Victoria is set to receive an additional $3.6 billion from the politically sensitive GST redistribution process, benefiting from its booming population and a lower reliance on mining royalties.
In contrast, Queensland, which is recovering from the after-effects of Cyclone Alfred, will face a $1.2 billion cut.
The Commonwealth Grants Commission (CGC), in its latest report released on March 14, justified Victoria’s increased share by pointing to its lack of a coal-mining industry, which limits its ability to easily generate revenue.
The report also highlighted that Melbourne’s post-pandemic population growth (driven largely by international migration) creating greater demand for infrastructure spending.
Additionally, changes in the assessment of state COVID-19 expenses increased Victoria’s share, as the state’s pandemic-related spending exceeded the national average.
Victoria’s COVID-19 response has been a long-running contributor to the above issues, which has led to high debt due to prolonged lockdowns, and subsequent tax measures to try pay-off those costs.
Queensland the Only State to Lose Out
Meanwhile, Queensland, despite receiving the largest net inflow of domestic migrants, is set to lose $1.2 billion in GST revenue for 2025–26, bringing its allocation down to $16.6 billion.The CGC attributes this decline to significant growth in Queensland’s coal royalty revenue, driven by both higher global coal prices and an increase in the coal royalty rate.
“Queensland has the largest share of production of high-value coal,” the report states, noting that the state’s below-average pandemic-related expenses further reduced its GST allocation.
With the national GST pool increasing from $91 billion in 2024–25 to $95 billion in 2025–26, Queensland Treasurer David Janetzki has condemned the politically-sensitive redistribution, arguing that it unfairly penalises Queenslanders.

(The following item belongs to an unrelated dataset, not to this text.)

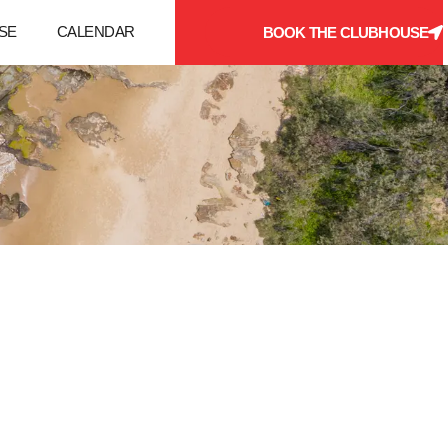
SE
CALENDAR
BOOK THE CLUBHOUSE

“This recommendation would severely compromise Queensland’s capacity to deliver essential services and infrastructure for our growing state,” Janetzki said.

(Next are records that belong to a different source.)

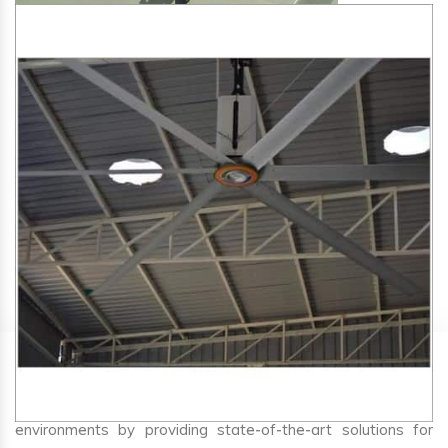
SA Engineering Corporation
is one of the trusted
HVLS
Fan Manufacturers in Supaul
. We aim to improve air
circulation, comfort, and energy efficiency in big indoor
environments by providing state-of-the-art solutions for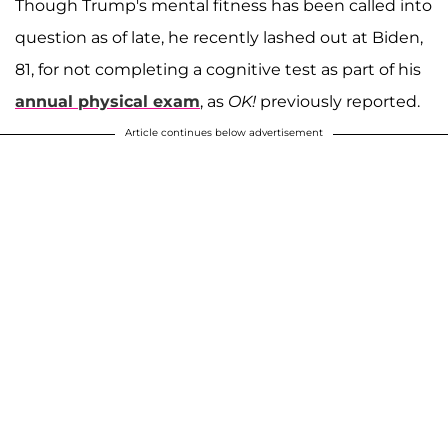
Though Trump's mental fitness has been called into
question as of late, he recently lashed out at Biden,
81, for not completing a cognitive test as part of his
annual physical exam
, as
OK!
previously reported.
Article continues below advertisement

Meanwhile, the commission allocated an additional $942 million to New South Wales.
“This must be called out for what it is—shonky shifting of Queenslanders’ money for a better payout for New South Wales and Victoria,” Janetzki added.
He has urged federal Treasurer Jim Chalmers to reject the report, arguing that Queensland is suffering the biggest revenue reduction since the GST system was introduced in 2000.

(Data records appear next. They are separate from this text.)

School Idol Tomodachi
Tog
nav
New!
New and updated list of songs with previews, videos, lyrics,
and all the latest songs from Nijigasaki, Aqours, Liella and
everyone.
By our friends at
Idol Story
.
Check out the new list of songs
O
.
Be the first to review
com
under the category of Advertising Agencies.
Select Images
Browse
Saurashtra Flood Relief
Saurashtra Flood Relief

WA Continues to Reap Benefits
Western Australia remains a major beneficiary of the 2018 GST distribution reforms. These changes introduced a GST relativity floor of 0.75, ensuring WA never receives less than 75 percent of its per capita share of GST revenue.As a result, WA is expected to receive almost $6 billion more in GST payments in 2025–26 than it would have under the previous formula.
Independent economist Saul Eslake called the 2018 decision “the worst public policy decision of the 21st century,” criticising both the Morrison and Albanese governments for maintaining a system that guarantees Australia’s richest state an inflated share of GST revenue.
“This cost will be borne by the federal budget—money that could have been much better spent in other ways, or not spent at all, thus reducing the budget deficit,” Eslake told The Epoch Times.
The latest GST funding allocations are based on a rolling three-year average, with COVID lockdown years now excluded from calculations.